"Today marks the 200th anniversary of the War of 1812. On June 18, 1812 U.S. President James Madison sets out on the invasion of Upper Canada, something he said was "A mere matter of marching"... Thanks to the sacrifice of Redcoated Soldiers, citizen militia and fierce First Nation warriors we can proudly wave the Red and White today!
God Save the King!"
As a fitting way to celebrate the big day, Andrew and I as well as a co-worker and her husband went to see The Encampment, part of the Toronto Luminato show, What I didn't know is quite what what that involved, besides a bunch of tents (200 actually) set up inside of a fort. 200 different artists (or groups of artists) were invited to take part in the display. Each was given a figure of varying prominence that was part of the war effort, or lived in the village of york, and was to artistically represent that person, within the confines of their 7'x7' white canvas wedge tent.
We brought a picnic dinner to eat in the parking lot, and started wandering through at about 7:30. By 10:00 we had to leave after rushing through the last several rows, and missing one section altogether. It takes the time folks, if you're gonna go see it, give yourself the full time. At dusk, a solar light comes on inside of each tent, and the whole encampment glows. The ambiance was very cool.

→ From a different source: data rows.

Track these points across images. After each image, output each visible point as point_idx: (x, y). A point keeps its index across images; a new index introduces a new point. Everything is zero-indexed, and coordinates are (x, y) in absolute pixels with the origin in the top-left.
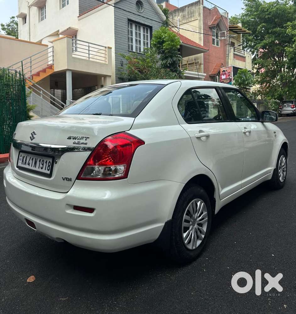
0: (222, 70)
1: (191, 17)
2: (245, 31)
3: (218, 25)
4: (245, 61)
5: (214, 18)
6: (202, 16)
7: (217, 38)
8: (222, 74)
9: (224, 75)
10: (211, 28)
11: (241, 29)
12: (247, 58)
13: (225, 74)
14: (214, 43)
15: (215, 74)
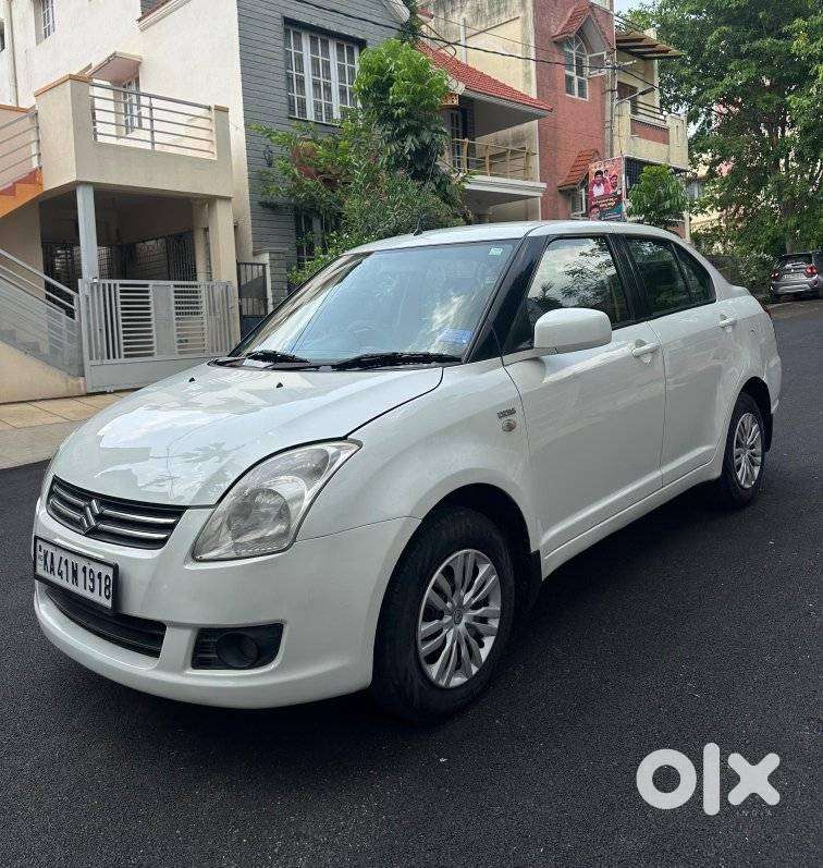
0: (595, 170)
1: (499, 10)
2: (667, 51)
3: (581, 33)
4: (666, 141)
5: (569, 14)
6: (531, 8)
7: (580, 72)
8: (594, 182)
9: (598, 185)
10: (559, 44)
11: (654, 46)
12: (673, 132)
13: (604, 181)
14: (570, 91)
15: (575, 184)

Some of the displays were incredible, thought provoking, and informative. One booth walked you through the evidence submitted during the trial of a york woman of the time period who killed her child. At the end you were invited to cast your vote (the old way using stones cast into different bins) whether she should be granted mercy, or punishment. Another told the tale of a york postal worker, and gave the viewers an idea of the length of time required for a letter to arrive, since they were hand delivered. We were invited to write a post card, which the artist will then attempt to hand deliver in the traditional fashion. Some were a bit of a reach in terms of "creative interpretation". Perhaps if they had provided a little write up about the person and their artistic piece it would have made more sense. A few were downright bad, and 2 in particular were just vulgar. One was a pair of silhouettes of provocative naked women papered over in the "personals" classified section of a questionable paper (lots of flesh showing!) with bullets clipped on where their nipples would be. Another had not much in it but gay pride memorabilia and a chandelier with a condom unfurled over each candle. I don't understand what either display had to do with the war (certainly we didn't have condoms or pride parades or rim fire bullets!), and there were families with young children wandering though. Art can certainly be risque sometimes and that works, but in this case, I didn't think they were appropriate.
All in all it was a really fun way to spend an evening, I learned something about a time period I consider myself fairly versed in, and commemorated the start of our war. The display is still on for several days, so if I have any readers in the Toronto area, I highly recommend it.